Many writers found it disingenuous that Williamson faced the loss of his validation – and eventually his ordination if not revalidated during a three-year probationary period – while other ministers, who were publicly defying the constitution, were granted immunity by their presbyteries.

The 'cruel irony'
"It is a cruel irony that the Baltimore Presbytery voted to validate the ministry of a minister member whose sole purpose is to defy the Book of Order's provision concerning the standards of ordination while a five-member task force of the Presbytery of Western North Carolina has voted 4-1 to invalidate the ministry of a member who has done nothing in violation of the Scriptures, Confessions or Book of Order," said Gary W. Miller, a Minden, La., pastor.

David L. Welliver, a deacon at the House of Hope Presbyterian Church in Saint Paul, Minn., brought the historical perspective forward into the 20th century – quoting orthodox scholar Gresham Machen, who was drummed out of the mainline Presbyterian church for daring to challenge modernists who sought to abandon Biblical beliefs and practices. "'In the sphere of religion, in particular, the present time is a time of conflict; the great redemptive religion which has always been known as Christianity is battling against a totally diverse type of religious belief, which is only the more destructive of the Christian faith because it makes use of traditional Christian terminology.' Seemingly, these words could be written today to describe the war between orthodoxy and anti-orthodox forces within the Church." However, this quote is from Gresham Machen's Christianity and Liberalism, published in 1923 (p. 2)."

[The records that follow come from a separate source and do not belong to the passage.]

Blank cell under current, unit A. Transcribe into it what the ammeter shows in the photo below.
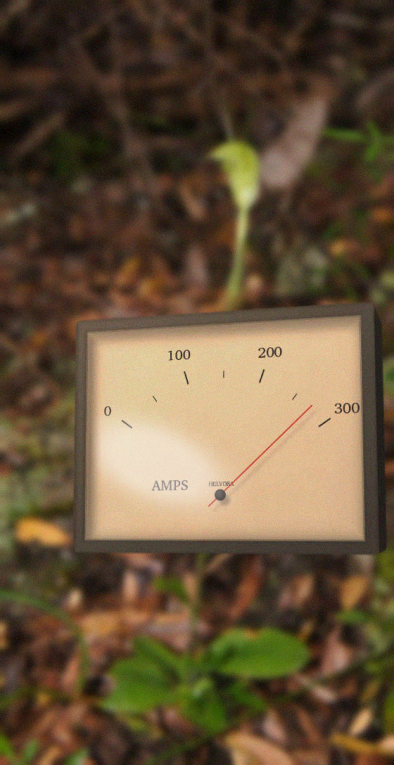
275 A
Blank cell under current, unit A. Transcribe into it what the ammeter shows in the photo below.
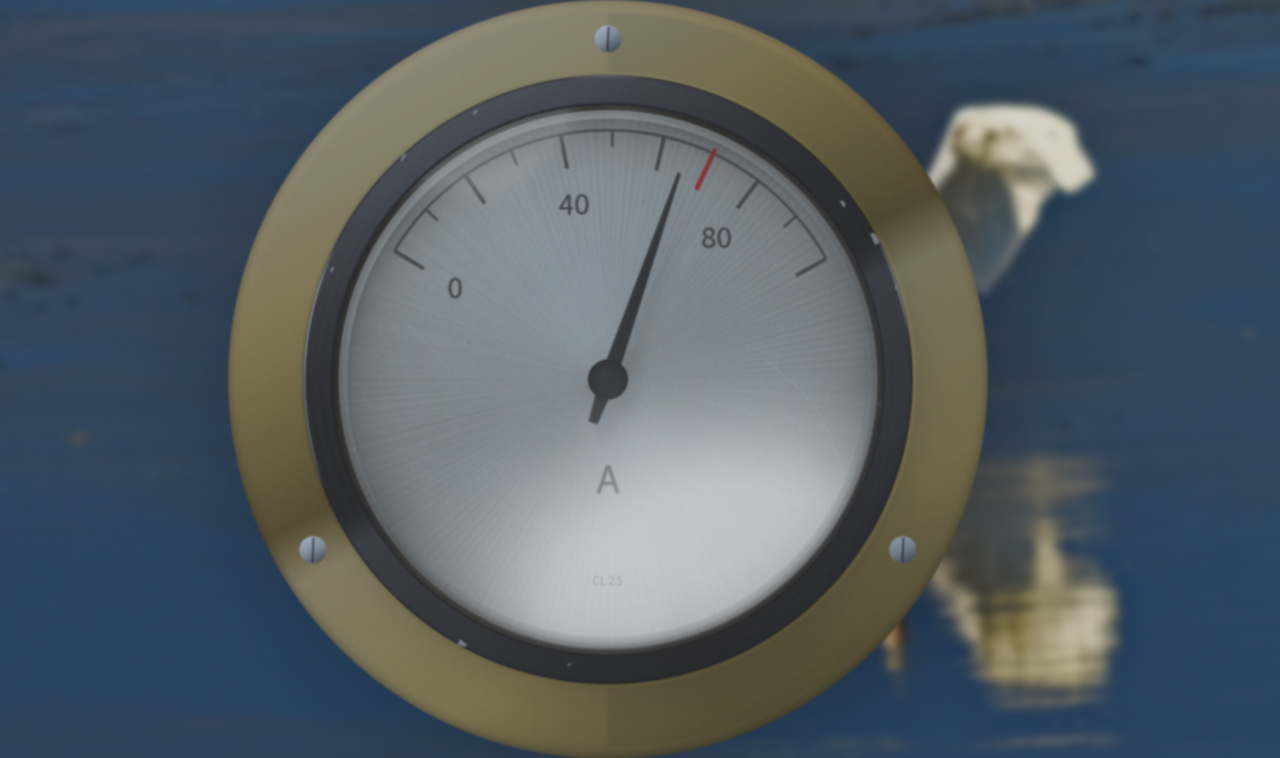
65 A
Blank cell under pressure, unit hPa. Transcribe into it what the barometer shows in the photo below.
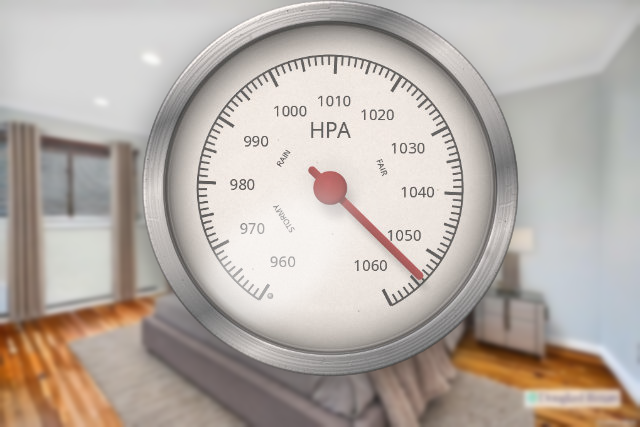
1054 hPa
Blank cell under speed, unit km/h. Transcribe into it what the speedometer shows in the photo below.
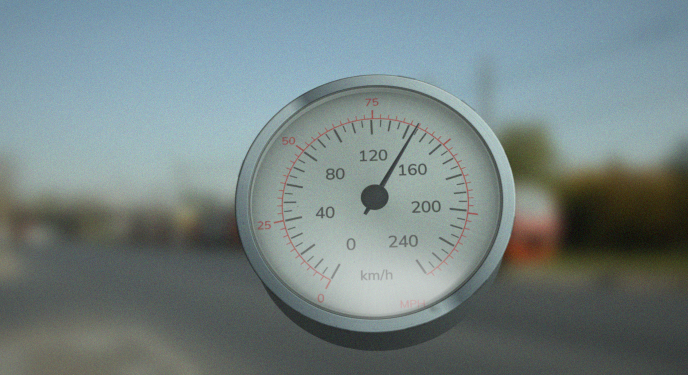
145 km/h
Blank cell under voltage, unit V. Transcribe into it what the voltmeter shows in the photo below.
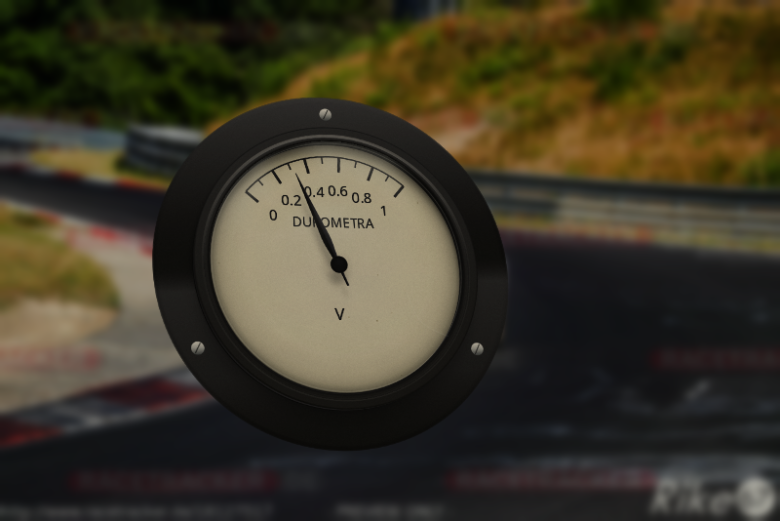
0.3 V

Black congregation's leaders back Williamson
One appeal on Williamson's behalf came from the leaders of a small black congregation in Henderson, N.C., whose members are particularly sensitive to having their minority voice and vote rejected. (In the 1960s, Williamson was a civil rights proponent and a participant in Martin Luther King's march on Selma.)

In an open letter to the Presbytery of Western North Carolina, the pastor, C. Todd Hester, and stated clerk, Lynn M.N. Henderson, of Cotton Memorial Presbyterian Church expressed their "deep disturbance concerning the pending invalidation of the Rev. Parker Williamson's ministry. It is also our humble prayer that the Presbytery will refuse the recommendation and instead continue to validate this ministry …

"As an historically African-American church, we are very worried what this invalidation says about the diversity of our church. Is that diversity permissible only so long as the ordained rank-and-file follow the agenda of the leadership? Can we truthfully say we are a diverse church when we reprimand or remove those who simply do not agree with us? Is the church of Jesus Christ not big enough for those who dissent, even those who are contentious in their dissent? Are the ministries of our Black Caucuses going to come under fire if we say something unpopular?"

Many of the letters included warnings. "I suspect that the actions of the Presbytery of Western North Carolina against Parker Williamson will have the opposite effect of that desired. Since the vast majority of large Presbyterian churches are evangelical, they will not take this persecution lightly," said Donald M. Snider, an elder in Fair Oaks, Calif.

And many predicted the fulfillment of the law of unintended consequences. "So they are upset about a constitutionally valid action, withholding per capita? So they go after a person who advocates it? Which makes a lot of people unhappy, giving them more cause to withhold per capita. When you go after someone whose desire is to uphold the Constitution, I think, 'Maybe the guy's correct,'" wrote Geoff Robinson of Haddon Heights, N.J.